The Jewish philosopher Philo (20 B.C. – 50 CE), for example, was happy about the Greek translation of the Tanakh, the Septuagint, because "these admirable, incomparable, and highly desirable laws became known to all". He expressed his hope that after reading the Torah, the majority of people would convert to Judaism because they would now know and appreciate G’s commandments.

The latest research also suggests that the later rabbis did not reject the Septuagint under any circumstances. This universalism is generally reflected in rabbinic literature. To come back to messianism, it can be said that here too there is no uniqueness with the figure of Jesus.

clichés It is important for me to emphasize that I do not want to question the belief in Jesus or the theological conclusions from it in any way. But it is just as important to me that this award does not come at the expense of Judaism. Unfortunately, there are still many stereotypes about Judaism - in general and in particular at the time of Jesus. These clichés have their origin in the ambivalent relationship of the church to Judaism; and as far as Judaism in the time of Jesus is concerned, especially in the theories of the theologian and Bible critic Julius Wellhausen (1844–1918) and the church historian Adolf von Harnack (1851–1930).

Unfortunately, some standard works, such as the Theological Dictionary on the New Testament edited by Gerhard Kittel (1888–1948), are even more problematic because the editor himself and important authors were proven anti-Semites and members of the NSDAP or the SS. Many articles were written in the late 1930s and reflect the political situation. If Jews are described negatively or differences to Jesus are established that are not historically tenable, it should come as no surprise.
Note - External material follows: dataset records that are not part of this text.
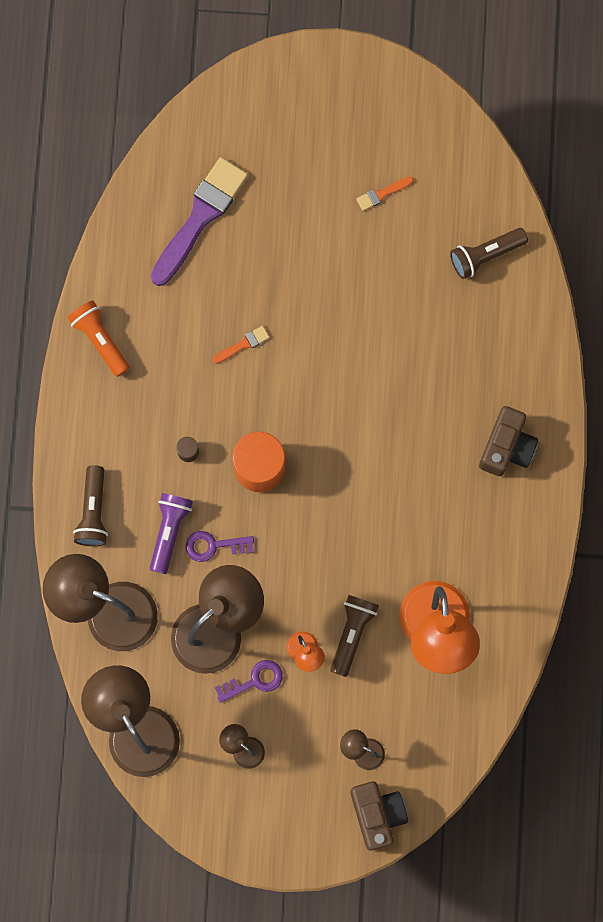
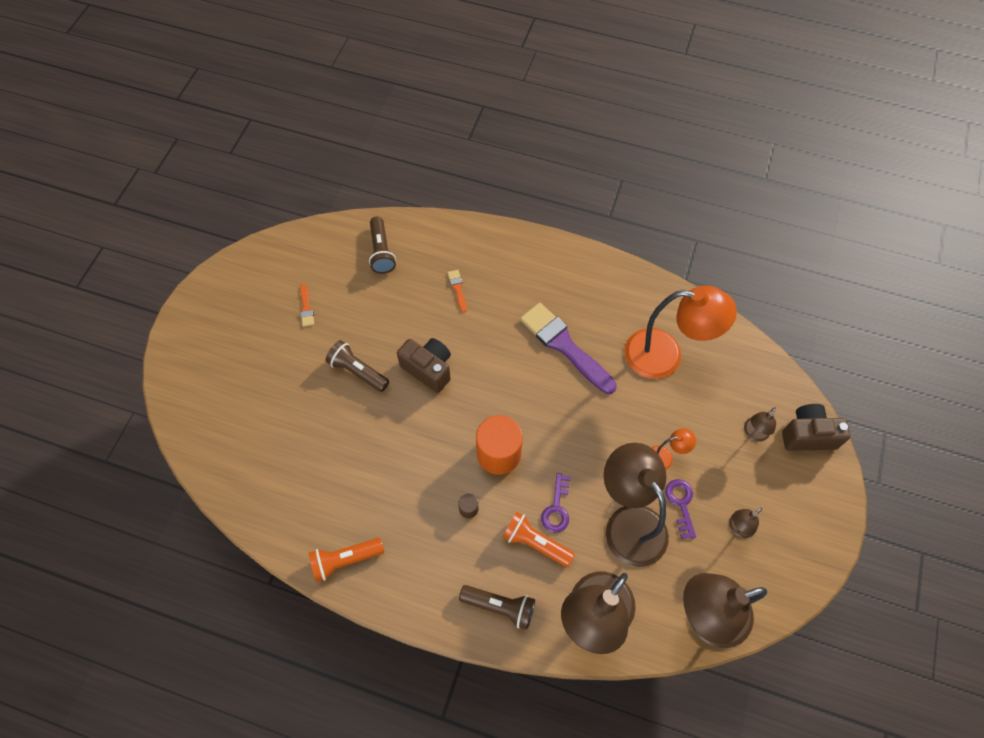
camera: 75 degrees left, 15 degrees down
purple flashlight [150,493,193,574] -> orange flashlight [502,512,575,567]
purple brush [151,157,248,286] -> purple brush moved to [520,303,617,394]
orange brush [213,326,270,364] -> orange brush moved to [448,270,467,313]
brown flashlight [330,595,379,677] -> brown flashlight moved to [326,340,389,392]
brown camera [479,406,538,476] -> brown camera moved to [397,338,451,393]

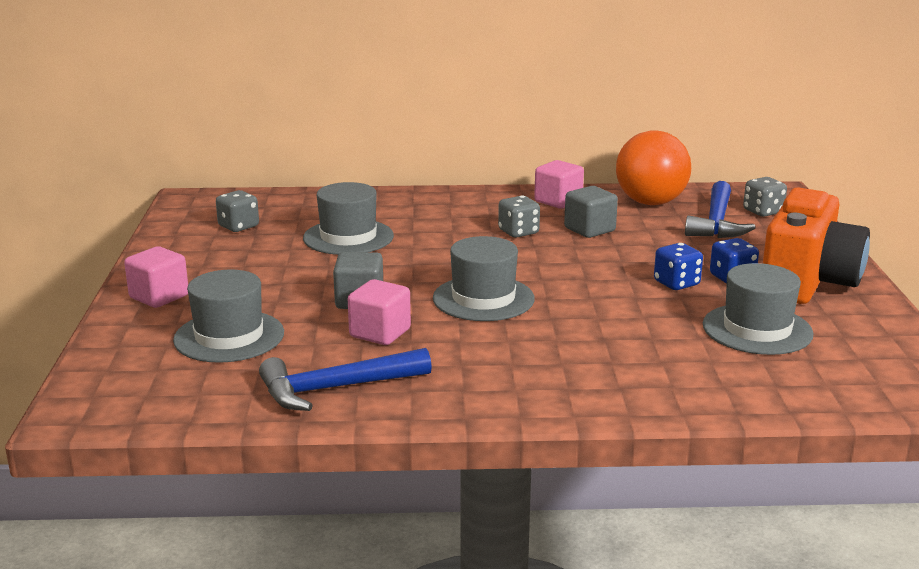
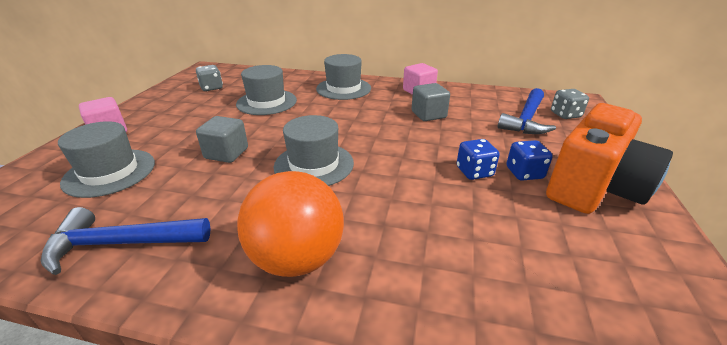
camera: 15 degrees right, 10 degrees up
pink cube [348,279,411,345] -> none
grey dice [498,195,540,238] -> none
orange ball [616,130,691,205] -> orange ball moved to [237,171,344,277]
grey hat [703,263,813,355] -> grey hat moved to [316,54,371,100]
Unfortunately, there are still references to this work, even though it contains anti-Jewish prejudices.

If you read contemporary scientists and theologians - such as Abraham Geiger (1810–1874) - it quickly becomes apparent that Wellhausen agrees with Geiger on many points. But when it comes to the personality of Jesus, ideology triumphs over reason. Wellhausen and others projected their own time onto the time of Jesus. Anything that disagreed with their view was made to fit rather than objectively working with facts. I advocate taking Jesus, early Christianity, and Judaism of his time as they were.

The author is the rabbi of the main synagogue in Sofia / Bulgaria.